## Instructions to follow
Transcribe each record below word for word.

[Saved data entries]
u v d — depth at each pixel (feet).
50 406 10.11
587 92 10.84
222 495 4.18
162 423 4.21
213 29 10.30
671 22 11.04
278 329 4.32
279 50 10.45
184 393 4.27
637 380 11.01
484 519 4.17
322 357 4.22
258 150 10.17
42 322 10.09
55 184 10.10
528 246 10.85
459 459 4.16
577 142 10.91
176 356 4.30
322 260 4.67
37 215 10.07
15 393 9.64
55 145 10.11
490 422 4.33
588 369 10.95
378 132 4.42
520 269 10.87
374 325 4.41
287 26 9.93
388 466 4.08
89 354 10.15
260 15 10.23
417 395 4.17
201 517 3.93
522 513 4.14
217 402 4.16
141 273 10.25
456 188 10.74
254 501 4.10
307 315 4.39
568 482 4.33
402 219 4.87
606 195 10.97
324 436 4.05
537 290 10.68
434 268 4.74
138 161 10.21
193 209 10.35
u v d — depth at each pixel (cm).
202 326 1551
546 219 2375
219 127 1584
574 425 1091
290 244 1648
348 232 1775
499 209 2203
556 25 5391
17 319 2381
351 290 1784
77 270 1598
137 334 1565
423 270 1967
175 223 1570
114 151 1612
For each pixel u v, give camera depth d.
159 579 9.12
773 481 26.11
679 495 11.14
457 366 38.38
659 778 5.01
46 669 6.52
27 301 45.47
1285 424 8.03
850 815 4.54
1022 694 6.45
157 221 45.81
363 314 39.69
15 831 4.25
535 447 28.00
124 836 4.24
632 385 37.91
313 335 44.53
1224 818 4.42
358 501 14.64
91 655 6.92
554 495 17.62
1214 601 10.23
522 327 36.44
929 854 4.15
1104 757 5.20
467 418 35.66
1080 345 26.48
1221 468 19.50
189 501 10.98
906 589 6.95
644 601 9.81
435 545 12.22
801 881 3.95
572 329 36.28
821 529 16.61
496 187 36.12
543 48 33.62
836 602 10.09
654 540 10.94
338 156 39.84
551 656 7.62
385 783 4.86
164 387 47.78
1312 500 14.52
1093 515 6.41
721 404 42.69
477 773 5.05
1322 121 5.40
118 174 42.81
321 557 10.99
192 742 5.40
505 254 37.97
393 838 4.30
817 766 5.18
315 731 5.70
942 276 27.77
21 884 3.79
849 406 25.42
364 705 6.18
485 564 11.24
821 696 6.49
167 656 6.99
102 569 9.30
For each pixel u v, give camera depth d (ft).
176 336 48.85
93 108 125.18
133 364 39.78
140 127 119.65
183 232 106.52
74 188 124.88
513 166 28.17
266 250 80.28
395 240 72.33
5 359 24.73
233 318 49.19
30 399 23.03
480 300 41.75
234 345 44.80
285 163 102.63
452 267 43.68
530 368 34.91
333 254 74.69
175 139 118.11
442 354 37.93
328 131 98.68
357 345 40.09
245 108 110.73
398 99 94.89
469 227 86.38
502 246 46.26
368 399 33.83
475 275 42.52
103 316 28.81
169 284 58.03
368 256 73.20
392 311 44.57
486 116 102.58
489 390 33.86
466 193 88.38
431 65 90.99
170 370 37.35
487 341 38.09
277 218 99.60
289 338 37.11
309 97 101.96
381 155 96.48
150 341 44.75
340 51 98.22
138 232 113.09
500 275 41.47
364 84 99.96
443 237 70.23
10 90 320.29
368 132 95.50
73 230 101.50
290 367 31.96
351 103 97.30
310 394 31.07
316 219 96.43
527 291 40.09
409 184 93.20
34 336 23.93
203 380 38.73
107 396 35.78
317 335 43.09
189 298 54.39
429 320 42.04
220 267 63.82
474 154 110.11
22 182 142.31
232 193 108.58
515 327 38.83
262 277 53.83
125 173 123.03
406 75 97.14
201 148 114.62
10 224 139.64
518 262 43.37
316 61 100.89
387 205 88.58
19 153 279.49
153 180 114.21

## Answer space
u v d — depth at each pixel (feet).
50 406 10.11
587 92 10.84
222 495 4.18
162 423 4.21
213 29 10.30
671 22 11.04
278 329 4.32
279 50 10.45
184 393 4.27
637 380 11.01
484 519 4.17
322 357 4.22
258 150 10.17
42 322 10.09
55 184 10.10
528 246 10.85
459 459 4.16
577 142 10.91
176 356 4.30
322 260 4.67
37 215 10.07
15 393 9.64
55 145 10.11
490 422 4.33
588 369 10.95
378 132 4.42
520 269 10.87
374 325 4.41
287 26 9.93
388 466 4.08
89 354 10.15
260 15 10.23
417 395 4.17
201 517 3.93
522 513 4.14
217 402 4.16
141 273 10.25
456 188 10.74
254 501 4.10
307 315 4.39
568 482 4.33
402 219 4.87
606 195 10.97
324 436 4.05
537 290 10.68
434 268 4.74
138 161 10.21
193 209 10.35
u v d — depth at each pixel (cm).
202 326 1551
546 219 2375
219 127 1584
574 425 1091
290 244 1648
348 232 1775
499 209 2203
556 25 5391
17 319 2381
351 290 1784
77 270 1598
137 334 1565
423 270 1967
175 223 1570
114 151 1612
For each pixel u v, give camera depth d.
159 579 9.12
773 481 26.11
679 495 11.14
457 366 38.38
659 778 5.01
46 669 6.52
27 301 45.47
1285 424 8.03
850 815 4.54
1022 694 6.45
157 221 45.81
363 314 39.69
15 831 4.25
535 447 28.00
124 836 4.24
632 385 37.91
313 335 44.53
1224 818 4.42
358 501 14.64
91 655 6.92
554 495 17.62
1214 601 10.23
522 327 36.44
929 854 4.15
1104 757 5.20
467 418 35.66
1080 345 26.48
1221 468 19.50
189 501 10.98
906 589 6.95
644 601 9.81
435 545 12.22
801 881 3.95
572 329 36.28
821 529 16.61
496 187 36.12
543 48 33.62
836 602 10.09
654 540 10.94
338 156 39.84
551 656 7.62
385 783 4.86
164 387 47.78
1312 500 14.52
1093 515 6.41
721 404 42.69
477 773 5.05
1322 121 5.40
118 174 42.81
321 557 10.99
192 742 5.40
505 254 37.97
393 838 4.30
817 766 5.18
315 731 5.70
942 276 27.77
21 884 3.79
849 406 25.42
364 705 6.18
485 564 11.24
821 696 6.49
167 656 6.99
102 569 9.30
For each pixel u v, give camera depth d (ft).
176 336 48.85
93 108 125.18
133 364 39.78
140 127 119.65
183 232 106.52
74 188 124.88
513 166 28.17
266 250 80.28
395 240 72.33
5 359 24.73
233 318 49.19
30 399 23.03
480 300 41.75
234 345 44.80
285 163 102.63
452 267 43.68
530 368 34.91
333 254 74.69
175 139 118.11
442 354 37.93
328 131 98.68
357 345 40.09
245 108 110.73
398 99 94.89
469 227 86.38
502 246 46.26
368 399 33.83
475 275 42.52
103 316 28.81
169 284 58.03
368 256 73.20
392 311 44.57
486 116 102.58
489 390 33.86
466 193 88.38
431 65 90.99
170 370 37.35
487 341 38.09
277 218 99.60
289 338 37.11
309 97 101.96
381 155 96.48
150 341 44.75
340 51 98.22
138 232 113.09
500 275 41.47
364 84 99.96
443 237 70.23
10 90 320.29
368 132 95.50
73 230 101.50
290 367 31.96
351 103 97.30
310 394 31.07
316 219 96.43
527 291 40.09
409 184 93.20
34 336 23.93
203 380 38.73
107 396 35.78
317 335 43.09
189 298 54.39
429 320 42.04
220 267 63.82
474 154 110.11
22 182 142.31
232 193 108.58
515 327 38.83
262 277 53.83
125 173 123.03
406 75 97.14
201 148 114.62
10 224 139.64
518 262 43.37
316 61 100.89
387 205 88.58
19 153 279.49
153 180 114.21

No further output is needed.